Last week, Judge Ellis approved limited use at trial of the so-called “silent witness rule,” an unconventional tactic that permits prosecutors to withhold evidence from the public and to disclose it only to the parties, the witnesses and the jury. Because this amounts to closing the trial, it runs the risk of infringing on constitutional guarantees that trials will be public.
The silent witness rule “is a novel evidence presentation technique that has received little judicial attention is the context of the use of classified information in trials,” Judge Ellis noted. “No published decision has explicitly approved or endorsed use of the rule in this context.”
But that has now changed.

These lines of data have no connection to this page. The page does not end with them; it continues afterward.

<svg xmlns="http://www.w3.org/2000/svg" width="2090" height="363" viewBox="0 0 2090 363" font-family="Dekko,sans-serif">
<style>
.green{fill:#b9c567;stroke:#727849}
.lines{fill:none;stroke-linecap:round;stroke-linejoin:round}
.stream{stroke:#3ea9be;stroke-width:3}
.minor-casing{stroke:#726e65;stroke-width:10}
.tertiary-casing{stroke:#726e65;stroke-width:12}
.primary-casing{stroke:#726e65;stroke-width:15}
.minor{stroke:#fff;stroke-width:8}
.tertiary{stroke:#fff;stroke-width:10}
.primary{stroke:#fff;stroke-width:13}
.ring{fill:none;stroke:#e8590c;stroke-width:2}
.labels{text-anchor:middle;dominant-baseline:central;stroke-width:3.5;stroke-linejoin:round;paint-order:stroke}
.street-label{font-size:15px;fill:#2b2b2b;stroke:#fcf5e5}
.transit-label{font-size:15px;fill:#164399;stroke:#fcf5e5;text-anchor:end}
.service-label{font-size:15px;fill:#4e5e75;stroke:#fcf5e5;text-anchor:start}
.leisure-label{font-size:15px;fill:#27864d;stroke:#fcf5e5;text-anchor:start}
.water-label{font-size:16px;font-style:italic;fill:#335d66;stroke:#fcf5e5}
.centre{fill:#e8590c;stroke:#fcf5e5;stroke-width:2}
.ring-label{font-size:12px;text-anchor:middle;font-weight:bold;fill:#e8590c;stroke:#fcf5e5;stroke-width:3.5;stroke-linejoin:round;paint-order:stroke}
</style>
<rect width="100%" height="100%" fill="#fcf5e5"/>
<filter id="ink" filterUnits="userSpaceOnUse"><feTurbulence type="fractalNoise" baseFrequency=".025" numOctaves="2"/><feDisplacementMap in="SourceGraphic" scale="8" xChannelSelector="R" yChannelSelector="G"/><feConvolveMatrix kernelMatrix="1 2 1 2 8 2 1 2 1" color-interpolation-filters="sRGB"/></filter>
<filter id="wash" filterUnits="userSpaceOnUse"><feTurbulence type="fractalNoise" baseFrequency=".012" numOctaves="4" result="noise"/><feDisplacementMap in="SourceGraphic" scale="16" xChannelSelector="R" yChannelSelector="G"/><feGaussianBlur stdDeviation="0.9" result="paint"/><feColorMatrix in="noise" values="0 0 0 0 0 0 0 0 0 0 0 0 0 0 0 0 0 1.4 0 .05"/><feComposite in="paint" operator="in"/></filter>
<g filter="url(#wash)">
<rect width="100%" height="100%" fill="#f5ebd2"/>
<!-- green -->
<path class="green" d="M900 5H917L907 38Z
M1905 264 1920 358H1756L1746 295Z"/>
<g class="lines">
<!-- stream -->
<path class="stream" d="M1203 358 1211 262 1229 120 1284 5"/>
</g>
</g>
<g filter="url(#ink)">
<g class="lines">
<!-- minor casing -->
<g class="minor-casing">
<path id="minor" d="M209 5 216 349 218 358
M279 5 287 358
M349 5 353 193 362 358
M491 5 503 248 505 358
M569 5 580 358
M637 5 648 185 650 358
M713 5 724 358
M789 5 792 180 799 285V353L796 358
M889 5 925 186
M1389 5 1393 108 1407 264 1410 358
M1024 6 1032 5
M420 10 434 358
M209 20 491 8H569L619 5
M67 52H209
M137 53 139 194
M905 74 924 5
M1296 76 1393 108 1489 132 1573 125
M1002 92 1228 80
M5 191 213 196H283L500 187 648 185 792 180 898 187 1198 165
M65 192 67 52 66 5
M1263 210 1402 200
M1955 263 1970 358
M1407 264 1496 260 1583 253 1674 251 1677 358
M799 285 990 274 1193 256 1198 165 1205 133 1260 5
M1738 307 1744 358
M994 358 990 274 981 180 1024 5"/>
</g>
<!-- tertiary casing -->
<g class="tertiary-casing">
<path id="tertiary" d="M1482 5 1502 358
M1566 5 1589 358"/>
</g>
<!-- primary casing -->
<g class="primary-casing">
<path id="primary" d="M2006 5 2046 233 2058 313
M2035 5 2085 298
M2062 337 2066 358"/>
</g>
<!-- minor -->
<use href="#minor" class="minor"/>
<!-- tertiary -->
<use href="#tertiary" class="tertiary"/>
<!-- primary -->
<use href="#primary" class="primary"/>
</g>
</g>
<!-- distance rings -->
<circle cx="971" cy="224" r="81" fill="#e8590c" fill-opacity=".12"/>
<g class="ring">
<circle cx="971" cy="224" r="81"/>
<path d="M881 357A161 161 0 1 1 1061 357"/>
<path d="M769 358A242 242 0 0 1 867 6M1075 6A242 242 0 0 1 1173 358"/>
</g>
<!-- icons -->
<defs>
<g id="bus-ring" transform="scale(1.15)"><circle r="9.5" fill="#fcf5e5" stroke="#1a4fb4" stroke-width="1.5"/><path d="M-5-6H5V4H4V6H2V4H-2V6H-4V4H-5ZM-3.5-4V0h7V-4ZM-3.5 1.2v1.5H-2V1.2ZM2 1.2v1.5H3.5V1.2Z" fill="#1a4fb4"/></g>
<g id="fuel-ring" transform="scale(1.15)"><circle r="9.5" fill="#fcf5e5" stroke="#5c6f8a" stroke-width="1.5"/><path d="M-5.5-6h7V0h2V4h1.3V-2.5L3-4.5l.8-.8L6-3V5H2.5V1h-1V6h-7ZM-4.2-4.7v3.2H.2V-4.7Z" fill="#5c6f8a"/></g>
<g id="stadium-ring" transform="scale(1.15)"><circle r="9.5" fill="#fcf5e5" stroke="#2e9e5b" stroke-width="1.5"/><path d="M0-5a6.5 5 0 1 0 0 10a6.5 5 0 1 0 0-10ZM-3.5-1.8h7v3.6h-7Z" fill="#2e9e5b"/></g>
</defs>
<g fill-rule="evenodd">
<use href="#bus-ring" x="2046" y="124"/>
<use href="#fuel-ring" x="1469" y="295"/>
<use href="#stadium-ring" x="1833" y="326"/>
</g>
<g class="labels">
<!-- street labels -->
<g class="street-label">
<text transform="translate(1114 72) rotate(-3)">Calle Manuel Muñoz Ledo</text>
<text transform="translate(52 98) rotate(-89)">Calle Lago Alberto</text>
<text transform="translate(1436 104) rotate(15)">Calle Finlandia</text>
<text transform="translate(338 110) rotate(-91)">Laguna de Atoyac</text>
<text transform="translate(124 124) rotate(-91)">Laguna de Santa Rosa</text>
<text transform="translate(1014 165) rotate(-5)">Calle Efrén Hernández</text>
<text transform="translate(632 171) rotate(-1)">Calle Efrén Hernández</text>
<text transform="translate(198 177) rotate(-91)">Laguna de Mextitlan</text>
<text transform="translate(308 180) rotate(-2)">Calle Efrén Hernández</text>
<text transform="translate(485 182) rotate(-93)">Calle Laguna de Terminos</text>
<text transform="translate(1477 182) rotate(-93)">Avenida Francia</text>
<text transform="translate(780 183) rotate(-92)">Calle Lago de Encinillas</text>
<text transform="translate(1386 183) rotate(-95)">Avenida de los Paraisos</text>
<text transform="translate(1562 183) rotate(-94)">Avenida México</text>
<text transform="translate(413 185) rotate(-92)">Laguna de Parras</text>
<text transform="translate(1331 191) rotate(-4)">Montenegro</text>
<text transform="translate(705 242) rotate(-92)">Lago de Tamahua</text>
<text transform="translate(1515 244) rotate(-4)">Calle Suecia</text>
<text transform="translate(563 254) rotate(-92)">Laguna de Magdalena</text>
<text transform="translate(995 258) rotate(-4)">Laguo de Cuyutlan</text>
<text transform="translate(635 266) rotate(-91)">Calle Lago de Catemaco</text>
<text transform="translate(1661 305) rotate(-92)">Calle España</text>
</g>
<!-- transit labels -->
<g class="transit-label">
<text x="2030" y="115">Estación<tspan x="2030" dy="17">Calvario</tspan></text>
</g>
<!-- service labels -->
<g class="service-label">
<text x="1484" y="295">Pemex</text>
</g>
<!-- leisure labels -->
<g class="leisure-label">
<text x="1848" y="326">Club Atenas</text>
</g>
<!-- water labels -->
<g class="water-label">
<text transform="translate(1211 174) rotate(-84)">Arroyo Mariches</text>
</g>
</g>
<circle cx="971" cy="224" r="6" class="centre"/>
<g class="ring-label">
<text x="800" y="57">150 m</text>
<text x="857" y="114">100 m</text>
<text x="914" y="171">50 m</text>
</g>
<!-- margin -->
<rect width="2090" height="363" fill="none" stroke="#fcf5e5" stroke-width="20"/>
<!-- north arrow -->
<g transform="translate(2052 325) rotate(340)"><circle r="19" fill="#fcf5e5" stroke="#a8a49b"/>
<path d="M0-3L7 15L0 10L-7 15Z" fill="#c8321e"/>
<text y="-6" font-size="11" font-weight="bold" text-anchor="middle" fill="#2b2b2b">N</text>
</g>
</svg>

Judge Ellis approved limited use of the rule to secretly introduce evidence — more evidence than the defense wanted, but less than the prosecution asked for.
Prosecutors had initially sought to introduce 18 minutes and 24 seconds of recorded surveillance conversations along with 36 documents under the silent witness rule. But Judge Ellis only approved “silent” introduction of 4 minutes and 6 seconds of recorded conversation (and apparently no documents).
See Judge Ellis’ November 1 Memorandum Opinion here (pp. 10-20).
In the same Opinion, Judge Ellis restated the stringent standard that he has set for the prosecution to win a conviction on charges of conspiracy to violate the Espionage Act by oral disclosure of national defense information (NDI):
“The government must prove beyond a reasonable doubt that… the defendants (i) knew that the information … was NDI, i.e. knew that the information was closely held by the government and that the disclosure of the information would be damaging to the national security, (ii) knew the persons to whom the disclosures would be made were not authorized to receive the information, (iii) knew the disclosures the conspiracy contemplated making were unlawful, (iv) had reason to believe the information disclosed could be used to the injury of the United States or to the aid of a foreign nation, and (v) intended that such injury to the United States or aid to a foreign nation result from the disclosures.”
“The conspiracy charge fails absent proof of these mental state elements,” Judge Ellis wrote (pp. 9-10).
Also last week, Judge Ellis issued another Opinion approving a defense request for authorization to subpoena testimony from fifteen current and former officials, including Secretary of State Condoleezza Rice.
“The government’s refusal to comply with a subpoena in these circumstances may result in dismissal or a lesser sanction,” Judge Ellis warned in that November 2 Opinion (pdf).